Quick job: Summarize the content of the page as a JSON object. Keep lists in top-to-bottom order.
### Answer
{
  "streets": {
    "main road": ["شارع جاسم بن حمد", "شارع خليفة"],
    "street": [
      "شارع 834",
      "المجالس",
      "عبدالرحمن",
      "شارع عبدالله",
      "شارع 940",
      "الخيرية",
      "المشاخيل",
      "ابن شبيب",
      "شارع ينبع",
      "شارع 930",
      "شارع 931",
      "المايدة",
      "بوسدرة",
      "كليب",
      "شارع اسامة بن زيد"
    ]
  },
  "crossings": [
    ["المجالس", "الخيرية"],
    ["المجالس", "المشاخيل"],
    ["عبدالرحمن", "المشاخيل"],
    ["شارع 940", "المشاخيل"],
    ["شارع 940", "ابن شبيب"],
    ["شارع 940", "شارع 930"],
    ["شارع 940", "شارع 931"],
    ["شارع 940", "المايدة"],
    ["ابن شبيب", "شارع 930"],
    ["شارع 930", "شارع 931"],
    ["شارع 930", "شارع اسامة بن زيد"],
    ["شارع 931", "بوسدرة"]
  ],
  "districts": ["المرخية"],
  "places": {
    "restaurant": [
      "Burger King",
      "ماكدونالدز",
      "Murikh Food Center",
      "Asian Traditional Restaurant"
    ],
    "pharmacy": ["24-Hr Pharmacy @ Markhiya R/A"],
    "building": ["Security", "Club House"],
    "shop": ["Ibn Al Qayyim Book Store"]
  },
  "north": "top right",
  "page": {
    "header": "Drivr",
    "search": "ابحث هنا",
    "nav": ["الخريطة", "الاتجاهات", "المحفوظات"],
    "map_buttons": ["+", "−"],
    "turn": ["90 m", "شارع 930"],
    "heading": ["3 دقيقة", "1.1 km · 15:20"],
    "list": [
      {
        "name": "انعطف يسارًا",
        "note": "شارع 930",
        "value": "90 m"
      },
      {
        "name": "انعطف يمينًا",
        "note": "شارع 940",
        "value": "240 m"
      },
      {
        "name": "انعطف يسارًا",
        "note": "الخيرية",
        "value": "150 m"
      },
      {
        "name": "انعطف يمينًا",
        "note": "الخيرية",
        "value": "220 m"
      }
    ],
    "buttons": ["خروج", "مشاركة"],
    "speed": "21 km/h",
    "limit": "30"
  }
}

▶ Exercise description:
Exact copies of all the entries above are to be printed.

▶ Answer to this exercise:
Quick job: Summarize the content of the page as a JSON object. Keep lists in top-to-bottom order.
### Answer
{
  "streets": {
    "main road": ["شارع جاسم بن حمد", "شارع خليفة"],
    "street": [
      "شارع 834",
      "المجالس",
      "عبدالرحمن",
      "شارع عبدالله",
      "شارع 940",
      "الخيرية",
      "المشاخيل",
      "ابن شبيب",
      "شارع ينبع",
      "شارع 930",
      "شارع 931",
      "المايدة",
      "بوسدرة",
      "كليب",
      "شارع اسامة بن زيد"
    ]
  },
  "crossings": [
    ["المجالس", "الخيرية"],
    ["المجالس", "المشاخيل"],
    ["عبدالرحمن", "المشاخيل"],
    ["شارع 940", "المشاخيل"],
    ["شارع 940", "ابن شبيب"],
    ["شارع 940", "شارع 930"],
    ["شارع 940", "شارع 931"],
    ["شارع 940", "المايدة"],
    ["ابن شبيب", "شارع 930"],
    ["شارع 930", "شارع 931"],
    ["شارع 930", "شارع اسامة بن زيد"],
    ["شارع 931", "بوسدرة"]
  ],
  "districts": ["المرخية"],
  "places": {
    "restaurant": [
      "Burger King",
      "ماكدونالدز",
      "Murikh Food Center",
      "Asian Traditional Restaurant"
    ],
    "pharmacy": ["24-Hr Pharmacy @ Markhiya R/A"],
    "building": ["Security", "Club House"],
    "shop": ["Ibn Al Qayyim Book Store"]
  },
  "north": "top right",
  "page": {
    "header": "Drivr",
    "search": "ابحث هنا",
    "nav": ["الخريطة", "الاتجاهات", "المحفوظات"],
    "map_buttons": ["+", "−"],
    "turn": ["90 m", "شارع 930"],
    "heading": ["3 دقيقة", "1.1 km · 15:20"],
    "list": [
      {
        "name": "انعطف يسارًا",
        "note": "شارع 930",
        "value": "90 m"
      },
      {
        "name": "انعطف يمينًا",
        "note": "شارع 940",
        "value": "240 m"
      },
      {
        "name": "انعطف يسارًا",
        "note": "الخيرية",
        "value": "150 m"
      },
      {
        "name": "انعطف يمينًا",
        "note": "الخيرية",
        "value": "220 m"
      }
    ],
    "buttons": ["خروج", "مشاركة"],
    "speed": "21 km/h",
    "limit": "30"
  }
}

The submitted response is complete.